• _Work to complete_
Beginning with the line that has "本文能涵盖的，也只（能）是加工与结构故事的冰山一角。", reproduce each remaining line of the data exactly, down to and including the last.

• _Records for the exercise_
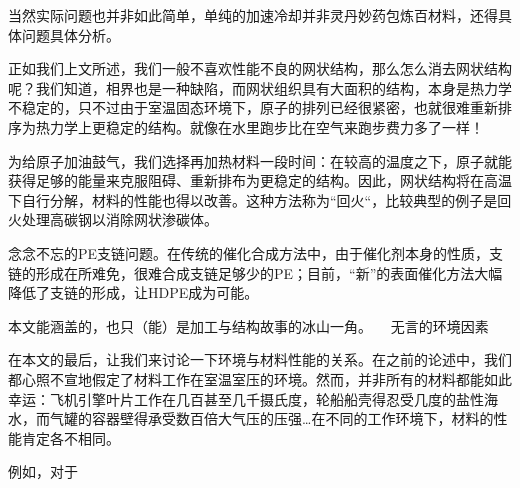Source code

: 当然实际问题也并非如此简单，单纯的加速冷却并非灵丹妙药包炼百材料，还得具体问题具体分析。

正如我们上文所述，我们一般不喜欢性能不良的网状结构，那么怎么消去网状结构呢？我们知道，相界也是一种缺陷，而网状组织具有大面积的结构，本身是热力学不稳定的，只不过由于室温固态环境下，原子的排列已经很紧密，也就很难重新排序为热力学上更稳定的结构。就像在水里跑步比在空气来跑步费力多了一样！

为给原子加油鼓气，我们选择再加热材料一段时间：在较高的温度之下，原子就能获得足够的能量来克服阻碍、重新排布为更稳定的结构。因此，网状结构将在高温下自行分解，材料的性能也得以改善。这种方法称为“回火“，比较典型的例子是回火处理高碳钢以消除网状渗碳体。

念念不忘的PE支链问题。在传统的催化合成方法中，由于催化剂本身的性质，支链的形成在所难免，很难合成支链足够少的PE；目前，“新”的表面催化方法大幅降低了支链的形成，让HDPE成为可能。

本文能涵盖的，也只（能）是加工与结构故事的冰山一角。 
无言的环境因素

在本文的最后，让我们来讨论一下环境与材料性能的关系。在之前的论述中，我们都心照不宣地假定了材料工作在室温室压的环境。然而，并非所有的材料都能如此幸运：飞机引擎叶片工作在几百甚至几千摄氏度，轮船船壳得忍受几度的盐性海水，而气罐的容器壁得承受数百倍大气压的压强…在不同的工作环境下，材料的性能肯定各不相同。

例如，对于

• _The completed task_
本文能涵盖的，也只（能）是加工与结构故事的冰山一角。 
无言的环境因素

在本文的最后，让我们来讨论一下环境与材料性能的关系。在之前的论述中，我们都心照不宣地假定了材料工作在室温室压的环境。然而，并非所有的材料都能如此幸运：飞机引擎叶片工作在几百甚至几千摄氏度，轮船船壳得忍受几度的盐性海水，而气罐的容器壁得承受数百倍大气压的压强…在不同的工作环境下，材料的性能肯定各不相同。

例如，对于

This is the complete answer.